The agency attributed the upgrade to a substantial reduction in Ghana’s public debt levels, sustained economic growth, improved fiscal management and the strengthening of the cedi.
Fitch also highlighted a sharp increase in Ghana’s international reserves, saying the development has helped reduce the country’s exposure to external financing risks.
According to the ratings agency, Ghana’s public debt is expected to fall further to about 46 percent of GDP by 2027, placing it below the average level for countries within the same rating category.
The agency further projected that the Ghanaian economy would maintain strong growth momentum, averaging around five percent through 2027, driven largely by gold exports, easing inflation and stronger consumer confidence.
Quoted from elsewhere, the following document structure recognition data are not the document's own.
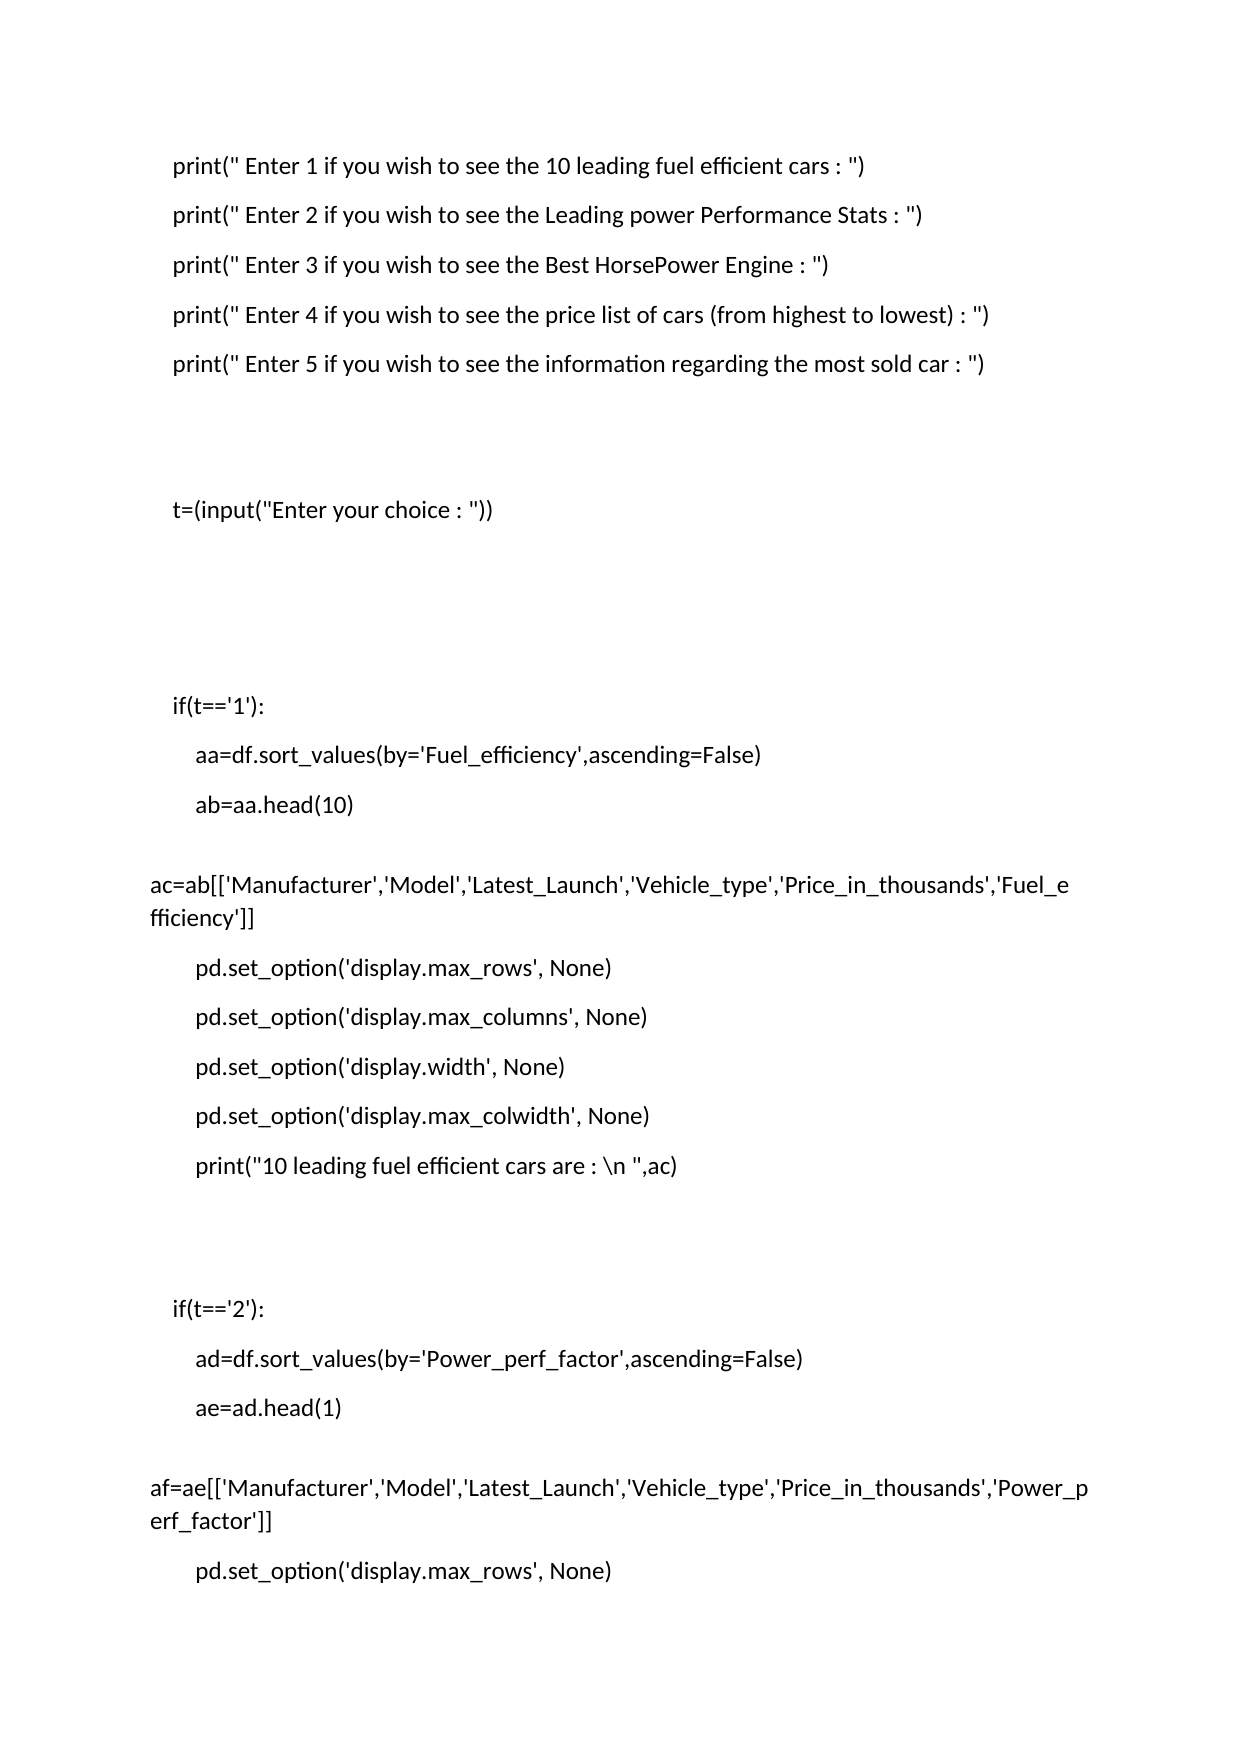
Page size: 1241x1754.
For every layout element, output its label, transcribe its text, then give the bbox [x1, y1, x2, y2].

text if(t=='1'): [150, 690, 1090, 721]
text print(" Enter 2 if you wish to see the Leading power Performance Stats : ") [150, 199, 1090, 230]
text ae=ad.head(1) [150, 1392, 1090, 1423]
text ac=ab[['Manufacturer','Model','Latest_Launch','Vehicle_type','Price_in_thousands','Fuel_efficiency']] [150, 839, 1090, 933]
text aa=df.sort_values(by='Fuel_efficiency',ascending=False) [150, 739, 1090, 770]
text pd.set_option('display.max_columns', None) [150, 1001, 1090, 1032]
text pd.set_option('display.max_colwidth', None) [150, 1100, 1090, 1131]
text print(" Enter 3 if you wish to see the Best HorsePower Engine : ") [150, 249, 1090, 280]
text print(" Enter 1 if you wish to see the 10 leading fuel efficient cars : ") [150, 150, 1090, 181]
text t=(input("Enter your choice : ")) [150, 494, 1090, 525]
text af=ae[['Manufacturer','Model','Latest_Launch','Vehicle_type','Price_in_thousands','Power_perf_factor']] [150, 1442, 1090, 1536]
text print(" Enter 5 if you wish to see the information regarding the most sold car : ") [150, 348, 1090, 379]
text print("10 leading fuel efficient cars are : \n ",ac) [150, 1150, 1090, 1181]
text print(" Enter 4 if you wish to see the price list of cars (from highest to lowest) : ") [150, 299, 1090, 329]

Although inflation rose slightly to 3.4 percent in April 2026, Fitch expects it to continue trending downward despite potential risks from global oil price increases.
The report also noted that Ghana’s international reserves grew by $5.4 billion in 2025, reaching $12.3 billion and significantly strengthening the country’s external financial position.
Fitch said the Positive Outlook reflects expectations that the government will sustain prudent fiscal policies, continue reforms in public financial management and maintain efforts aimed at stabilising the economy.
However, the agency cautioned that increasing debt servicing costs, higher interest payments or weaker fiscal performance could pose risks to Ghana’s credit rating going forward.